Ato 3. Resolução: Durante os 30 minutos finais da maioria dos filmes, o herói resolve o conflito, mata o dragão e retorna com o tesouro.
A estrutura de três atos não funciona apenas para filmes. Ela também é a base para ótimas apresentações de negócios.
Steve Jobs seguiu a fórmula para lançar o iPhone em 2007. Nos primeiros minutos, ele falou sobre a experiência da Apple em projetar ótimos produtos. Em seguida, apresentou o problema, ou o que ele chamou de "os suspeitos de sempre". Jobs explicou como os smartphones existentes eram complicados e difíceis de usar. O melhor caminho seria se livrar do teclado fixo e substituí-lo por uma tela gigante que os clientes navegariam — não com uma caneta stylus — mas com os dedos.

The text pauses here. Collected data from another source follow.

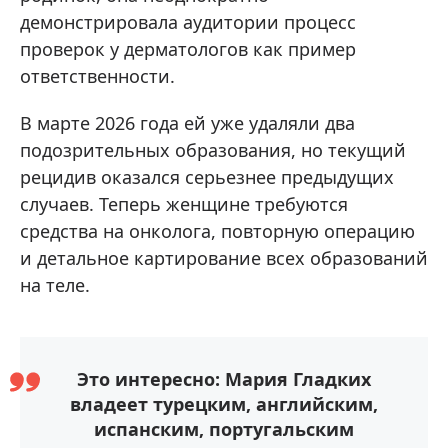
демонстрировала аудитории процесс
проверок у дерматологов как пример
ответственности.
В марте 2026 года ей уже удаляли два
подозрительных образования, но текущий
рецидив оказался серьезнее предыдущих
случаев. Теперь женщине требуются
средства на онколога, повторную операцию
и детальное картирование всех образований
на теле.
Это интересно: Мария Гладких
владеет турецким, английским,
испанским, португальским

STATUS QUO, PROBLEMA, SOLUÇÃO
O padrão é simples e você pode segui-lo em praticamente qualquer apresentação: status quo, problema, solução. Descreva como o mundo funciona hoje para o seu cliente. Explique o problema que seu cliente pode estar enfrentando no mundo atual. Revele a solução para o problema do cliente.
Muitos criadores de conteúdo que fazem sucesso nas redes sociais seguem essa estrutura, quer tenham consciência disso ou não.

Sahil Bloom, um ex-profissional da área financeira que agora compartilha dicas de negócios com quase 1 milhão de seguidores no Instagram, recomenda seguir a estrutura de três atos ao apresentar ideias.
“É muito simples, na verdade. Primeiro, pinte um quadro muito claro e vívido de como o mundo é hoje. Depois, descreva por que o mundo atual é ruim, sombrio e tempestuoso. Finalmente, pinte um quadro muito claro e vívido de como seria o mundo no futuro que você imagina. Um mundo lindo, ensolarado e com céus claros. Se você conseguir levar um investidor nessa jornada, conseguirá todo o dinheiro necessário para a sua captação de recursos.”
Você percebeu o padrão? Não é diferente dos três atos de um filme de Hollywood. Só que duas horas foram condensadas em uma apresentação de 20 minutos ou um vídeo de 20 segundos no Instagram.
Persuasão, por definição, significa combinar palavras e ideias para levar as pessoas à ação. Você pode ter a melhor ideia do mundo, mas se não conseguir convencer outras pessoas a colocá-la em prática, seu sucesso será muito menor do que poderia ser.
Suas ideias merecem ser ouvidas. Aprimore suas habilidades de comunicação, evite conteúdo entediante e mantenha seu público engajado, e você transformará tanto o mundo deles quanto a sua carreira.